I can still remember the excitement I felt seeing the Hawaiian Funny Car for the first time. It wasn’t like I was a huge Hawaiian fan. I liked the car, but it wasn’t my favorite. I had already seen some legendary funny cars including the Ramchargers, Seaton’s Shaker and Roger Lindamood’s Color Me Gone. So I wasn’t star-struck at seeing a famous race car.
But this was Roland Leong’s Hawaiian. It was exotic. The quintessential California funny car. This was drag racing royalty. The reports coming out of the big California tracks always showed Leong and his drivers to be a dominant force.
Before the Funny Cars, there as the Hawaiian Top Fuelers
Initially, Leong tried driving but discovered he was better in the role of team manager. He recruited some of the best drivers in racing to shoe his top-fuel cars, including Don Prudhomme and Mike Sorokin. Leong wrenched his cars to major top fuel wins which included the Winternationals (twice), Bakersfield Fuel and Gas Championships and the US Nationals.
Then Leong decided to go Funny Car racing. His first car, a full-size Dodge Charger had a very short life. Driver Larry Reyes reported the big car handled poorly. He barely qualified for the 1969 Winternationals. Then after a first-round win, the Charger got airborne and crashed. Reyes wasn’t hurt, but the first Hawaiian funny car was history.
The Hawaiian Mini Charger is Born
Leong built another Charger with major changes. The new car was chopped, channeled, shortened and narrowed; creating a scale Charger that was roughly the same size as the Challengers, Novas and Mustangs other racers were campaigning. The car looked like the a the real thing, but if you parked a factory Charger next to it you would immediately see the funny car was scaled-down in every dimension.
If you are familiar with the proportions of a ’69 Dodge Charger, you can gauge the size of the car in the photo with the people standing around it. Looking past the funny car, you will notice an actual yellow Charger in the staging lanes. The factory car is too far away for a closeup comparison, but notice the size of the driver’s head in the street-driven car. Analyze the size against the people around the funny car and you will have some idea how much smaller Leong’s flopper really was.
The new mini-Charger immediately proved itself. Unpainted, with shoe-polish lettering, Reyes and Leong won three big events the first weekend it was on the track. The team dominated events in Southern California that season.
The Hawaiian Funny Car Comes to Detroit
Now, this fearsome machine was at Detroit Dragway, ready to show what it could do. We arrived early, and the Hawaiian was one of the first feature cars to unload. The dramatic paint scheme combined with the bamboo-styled lettering immediately captured my eyes.

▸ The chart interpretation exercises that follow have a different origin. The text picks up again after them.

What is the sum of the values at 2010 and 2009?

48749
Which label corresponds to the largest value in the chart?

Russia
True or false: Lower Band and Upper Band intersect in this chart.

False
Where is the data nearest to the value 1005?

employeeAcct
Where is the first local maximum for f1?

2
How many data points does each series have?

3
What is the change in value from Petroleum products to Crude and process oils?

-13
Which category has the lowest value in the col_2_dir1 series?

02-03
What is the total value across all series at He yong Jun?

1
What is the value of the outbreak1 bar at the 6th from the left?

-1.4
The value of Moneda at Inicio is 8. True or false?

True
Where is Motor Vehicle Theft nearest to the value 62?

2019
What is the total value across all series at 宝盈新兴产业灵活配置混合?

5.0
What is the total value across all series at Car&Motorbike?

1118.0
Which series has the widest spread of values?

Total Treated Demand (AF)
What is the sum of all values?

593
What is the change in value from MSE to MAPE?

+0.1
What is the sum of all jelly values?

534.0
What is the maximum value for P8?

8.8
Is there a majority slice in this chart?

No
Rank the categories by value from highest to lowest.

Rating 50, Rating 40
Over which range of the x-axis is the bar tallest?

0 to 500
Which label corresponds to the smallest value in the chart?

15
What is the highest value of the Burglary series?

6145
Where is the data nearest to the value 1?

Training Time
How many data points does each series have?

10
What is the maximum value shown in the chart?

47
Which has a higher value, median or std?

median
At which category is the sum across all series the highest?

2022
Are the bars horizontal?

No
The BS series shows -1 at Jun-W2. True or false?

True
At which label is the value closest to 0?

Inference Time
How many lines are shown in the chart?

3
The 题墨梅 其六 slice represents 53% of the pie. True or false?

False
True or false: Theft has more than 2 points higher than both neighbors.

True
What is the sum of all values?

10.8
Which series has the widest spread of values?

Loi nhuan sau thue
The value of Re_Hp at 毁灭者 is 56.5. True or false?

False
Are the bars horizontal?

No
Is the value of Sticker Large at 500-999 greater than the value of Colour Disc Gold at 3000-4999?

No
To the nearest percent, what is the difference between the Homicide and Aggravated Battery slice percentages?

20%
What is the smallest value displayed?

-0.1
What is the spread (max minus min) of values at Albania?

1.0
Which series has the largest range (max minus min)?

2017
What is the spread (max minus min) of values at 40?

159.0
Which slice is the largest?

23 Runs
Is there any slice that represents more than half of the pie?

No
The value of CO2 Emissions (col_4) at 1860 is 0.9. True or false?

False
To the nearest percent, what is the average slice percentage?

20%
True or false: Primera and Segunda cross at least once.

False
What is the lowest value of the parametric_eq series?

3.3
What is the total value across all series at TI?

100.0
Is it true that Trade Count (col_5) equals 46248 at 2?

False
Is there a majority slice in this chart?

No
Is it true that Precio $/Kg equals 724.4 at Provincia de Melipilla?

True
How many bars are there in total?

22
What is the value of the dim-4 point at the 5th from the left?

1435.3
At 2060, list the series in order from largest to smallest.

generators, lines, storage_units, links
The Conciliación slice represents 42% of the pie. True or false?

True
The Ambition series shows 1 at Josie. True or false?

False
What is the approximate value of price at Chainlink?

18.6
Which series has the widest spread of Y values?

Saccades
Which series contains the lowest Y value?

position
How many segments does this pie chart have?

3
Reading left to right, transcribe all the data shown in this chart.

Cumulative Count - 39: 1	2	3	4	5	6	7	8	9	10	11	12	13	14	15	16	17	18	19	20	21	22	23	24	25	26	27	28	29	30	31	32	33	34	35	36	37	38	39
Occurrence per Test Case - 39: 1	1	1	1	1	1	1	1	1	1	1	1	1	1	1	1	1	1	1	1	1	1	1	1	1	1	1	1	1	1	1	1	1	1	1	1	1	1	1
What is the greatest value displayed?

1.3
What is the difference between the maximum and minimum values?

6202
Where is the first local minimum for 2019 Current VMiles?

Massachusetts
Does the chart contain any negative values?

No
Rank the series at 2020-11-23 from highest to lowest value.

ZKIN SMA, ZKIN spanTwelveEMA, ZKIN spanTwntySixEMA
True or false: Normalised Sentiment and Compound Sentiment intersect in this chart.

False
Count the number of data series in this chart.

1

The car lived up to its reputation, winning the title under the lights. Leong and Reyes returned to Detroit Dragway to win the Super Stock Magazine Invitational. The team had the Detroit asphalt figured out, as I don’t think I ever saw Reyes and the Hawaiian lose a race at Detroit.
Demonstrating how much things have changed, the mini-Charger wasn’t legal for NHRA Funny Car competition. Back then, the sanctioning body maintained that funny cars needed to have measurements that matched an actual car. Lengthening the front clip and moving the wheelbase around was acceptable, but all that narrowing, chopping and channeling was too much for NHRA. Too bad that reasoning doesn’t persist today.
To comply with the rules, Leong built a new full-size Charger for 1970. Reyes immediately won the Winternationals, confirming that Leong’s team had learned a thing or two since they wrecked at the ’69 ‘Big Go West.’
Reyes went on to drive other cars and eventually campaigned his own Baracuda funny car. Reyes was seriously injured when one of the ‘Cuda’s front tires blew out at speed. Reyes still attends many racing events to this day, wheeling through the pits in a wheelchair.
Leong spent another two decades running the Hawaiian, then headed up Don Prudhomme’s multi-car team.
There were many different Hawaiian funny cars, but the mini-Charger remains my favorite. Leong always took pains to see that his cars looked great, but to me, the colorful paint and graphics of the ’69 model remains far above the rest.